• CONSIGNE A: Exprime sous forme de liste JSON de chaînes les lignes des enregistrements, à partir de la ligne contenant « お買いものがもっとお得に » jusqu'à la ligne contenant « reclusos con perfiles muy diversos. », toutes deux incluses. Mets une chaîne par ligne et omets les lignes vides.

**** EXTRAIT ****

Vous le savez tous, le 14 février c'est la St-Valentin. Impossible de manquer l'occasion ici ! Confiseries en forme de cœur, stickers “lovey-dovey” sur les vitrines des magasins, et promotions sur les shampoings de la marque « Je l'aime », tout est bon pour vous rappeler que la fête des amoureux arrive à grand pas sur l'archipel.


Aimant autant le chocolat que les phénomènes de société, je me suis donc intéressée cette semaine aux modes de consommation des Japonaises pour la St-Valentin. Car oui, au Japon ce sont les femmes qui offrent des chocolats aux hommes lors de ce jour spécial. Mais ne criez pas tout de suite à l'injustice, puisqu'elles recevront à leur tour leur dose de cacao le 14 mars lors du White Day.



(Photo : Les shampooings « Je l'aime » présentés par… Arashi)



St-Valentin et White Day: des obligations sociales ?




La St-Valentin et le White Day, c’est un peu comme Tic et Tack ou Bernard et Bianca: ça va de pair ! Et pour cause, ces deux événements répondent en réalité à une obligation sociale interculturelle: le phénomène de ‘’don et contre-don’’.



Le 14 février, les femmes offrent des chocolats aux élus de leurs cœurs, mais également à leurs amis masculins et à leurs collègues de travail. Le premier type de chocolat se nomme alors honmei choco ( litt. « chocolats de la destinée ») tandis que le second s'appelle giri choco (litt. « chocolats de courtoisie »). Rien de nouveau sous le soleil jusque là: c'est la St-Valentin.

Le 14 mars, ce sont les hommes ayant reçu des chocolats le 14 février qui donneront à leur tour des présents aux femmes qui ne les ont pas oubliés le jour de la St-Valentin. Ce jour-là, c'est ce qu'on appelle le White Day.


Inventé à l'origine par une entreprise de marshmallows dans les années 1970 pour booster ses ventes après la fête des amoureux, le White day est rapidement devenu un véritable phénomène de société au Japon. Les chocolats du 14 mars sont alors généralement blancs pour rappeler la couleur des marshmallows (d'où l'expression « White Day »), et ils s'apparentent ici à un contre-don, une étape obligatoire pour entretenir une relation quelle qu'elle soit.


C'est notamment ce que rappelle le sociologue français Marcel Mauss1 , pour qui le don est l’étape qui permettra à l'autre de contracter une dette morale envers soi:


“ On se donne en donnant et, si on se donne, c'est qu'on se “doit” - soi et son bien - aux autres” (Mauss, Don et Contre Don)

En effet, avec un présent, vous “obligez” la personne à vous revoir, et donc à poursuivre la relation que vous entretenez avec elle pour qu'elle rembourse sa dette en vous donnant à son tour quelque chose. Une absence de “contre-don” signifierait alors que vous souhaitez mettre fin à la relation qui vous unit.


Ce n'est pas très clair ? Prenons un exemple simple: les anniversaires.

Lorsque vous allez à une fête d’anniversaire, vous apportez un cadeau. Ce cadeau, c’est le don. Il vous sera alors rendu ultérieurement sous la forme d’un autre cadeau lors de votre propre fête d’anniversaire: c’est le contre-don.

**** DONNÉES BRUTES ****

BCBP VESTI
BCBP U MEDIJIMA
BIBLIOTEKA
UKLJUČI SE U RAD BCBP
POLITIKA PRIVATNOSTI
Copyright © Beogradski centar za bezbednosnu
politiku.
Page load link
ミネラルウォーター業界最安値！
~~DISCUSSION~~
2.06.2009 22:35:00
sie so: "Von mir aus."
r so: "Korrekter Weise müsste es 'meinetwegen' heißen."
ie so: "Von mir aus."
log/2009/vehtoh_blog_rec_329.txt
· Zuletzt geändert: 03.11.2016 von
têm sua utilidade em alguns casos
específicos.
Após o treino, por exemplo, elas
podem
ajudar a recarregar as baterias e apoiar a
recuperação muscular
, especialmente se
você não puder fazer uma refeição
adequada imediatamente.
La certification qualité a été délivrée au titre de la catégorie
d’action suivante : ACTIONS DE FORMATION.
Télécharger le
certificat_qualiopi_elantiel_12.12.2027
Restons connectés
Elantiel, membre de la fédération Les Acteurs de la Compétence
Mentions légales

****
**** DONNÉES BRUTES ****

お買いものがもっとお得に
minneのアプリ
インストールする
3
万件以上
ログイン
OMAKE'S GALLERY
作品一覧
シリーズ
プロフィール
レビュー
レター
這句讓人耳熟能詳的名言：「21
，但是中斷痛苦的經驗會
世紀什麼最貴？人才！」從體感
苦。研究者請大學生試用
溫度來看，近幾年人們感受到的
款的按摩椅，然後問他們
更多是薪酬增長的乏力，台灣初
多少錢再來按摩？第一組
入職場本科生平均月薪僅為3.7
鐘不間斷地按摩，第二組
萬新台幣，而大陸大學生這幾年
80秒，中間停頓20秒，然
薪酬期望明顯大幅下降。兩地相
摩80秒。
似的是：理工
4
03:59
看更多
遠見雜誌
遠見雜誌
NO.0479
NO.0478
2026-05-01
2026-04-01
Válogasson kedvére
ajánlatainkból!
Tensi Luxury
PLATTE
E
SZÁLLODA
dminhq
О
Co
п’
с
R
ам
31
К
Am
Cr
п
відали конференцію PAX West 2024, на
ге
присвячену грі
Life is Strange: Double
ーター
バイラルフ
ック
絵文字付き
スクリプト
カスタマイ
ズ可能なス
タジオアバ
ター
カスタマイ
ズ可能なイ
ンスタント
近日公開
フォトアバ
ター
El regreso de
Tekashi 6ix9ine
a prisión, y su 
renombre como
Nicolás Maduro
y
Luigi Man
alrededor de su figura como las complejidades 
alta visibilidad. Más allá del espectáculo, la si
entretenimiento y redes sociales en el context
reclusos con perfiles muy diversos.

****

• CONSIGNE B: Dans l'extrait sur la St-Valentin au Japon, relève tout ce qui est cité pour rappeler l'arrivée de la fête des amoureux.

• RÉSULTAT A:
[
  "お買いものがもっとお得に",
  "minneのアプリ",
  "インストールする",
  "3",
  "万件以上",
  "ログイン",
  "OMAKE'S GALLERY",
  "作品一覧",
  "シリーズ",
  "プロフィール",
  "レビュー",
  "レター",
  "這句讓人耳熟能詳的名言：「21",
  "，但是中斷痛苦的經驗會",
  "世紀什麼最貴？人才！」從體感",
  "苦。研究者請大學生試用",
  "溫度來看，近幾年人們感受到的",
  "款的按摩椅，然後問他們",
  "更多是薪酬增長的乏力，台灣初",
  "多少錢再來按摩？第一組",
  "入職場本科生平均月薪僅為3.7",
  "鐘不間斷地按摩，第二組",
  "萬新台幣，而大陸大學生這幾年",
  "80秒，中間停頓20秒，然",
  "薪酬期望明顯大幅下降。兩地相",
  "摩80秒。",
  "似的是：理工",
  "4",
  "03:59",
  "看更多",
  "遠見雜誌",
  "遠見雜誌",
  "NO.0479",
  "NO.0478",
  "2026-05-01",
  "2026-04-01",
  "Válogasson kedvére",
  "ajánlatainkból!",
  "Tensi Luxury",
  "PLATTE",
  "E",
  "SZÁLLODA",
  "dminhq",
  "О",
  "Co",
  "п’",
  "с",
  "R",
  "ам",
  "31",
  "К",
  "Am",
  "Cr",
  "п",
  "відали конференцію PAX West 2024, на",
  "ге",
  "присвячену грі",
  "Life is Strange: Double",
  "ーター",
  "バイラルフ",
  "ック",
  "絵文字付き",
  "スクリプト",
  "カスタマイ",
  "ズ可能なス",
  "タジオアバ",
  "ター",
  "カスタマイ",
  "ズ可能なイ",
  "ンスタント",
  "近日公開",
  "フォトアバ",
  "ター",
  "El regreso de",
  "Tekashi 6ix9ine",
  "a prisión, y su ",
  "renombre como",
  "Nicolás Maduro",
  "y",
  "Luigi Man",
  "alrededor de su figura como las complejidades ",
  "alta visibilidad. Más allá del espectáculo, la si",
  "entretenimiento y redes sociales en el context",
  "reclusos con perfiles muy diversos."
]

• RÉSULTAT B:
- Confiseries en forme de cœur
- Stickers “lovey-dovey” sur les vitrines des magasins
- Promotions sur les shampoings de la marque « Je l'aime »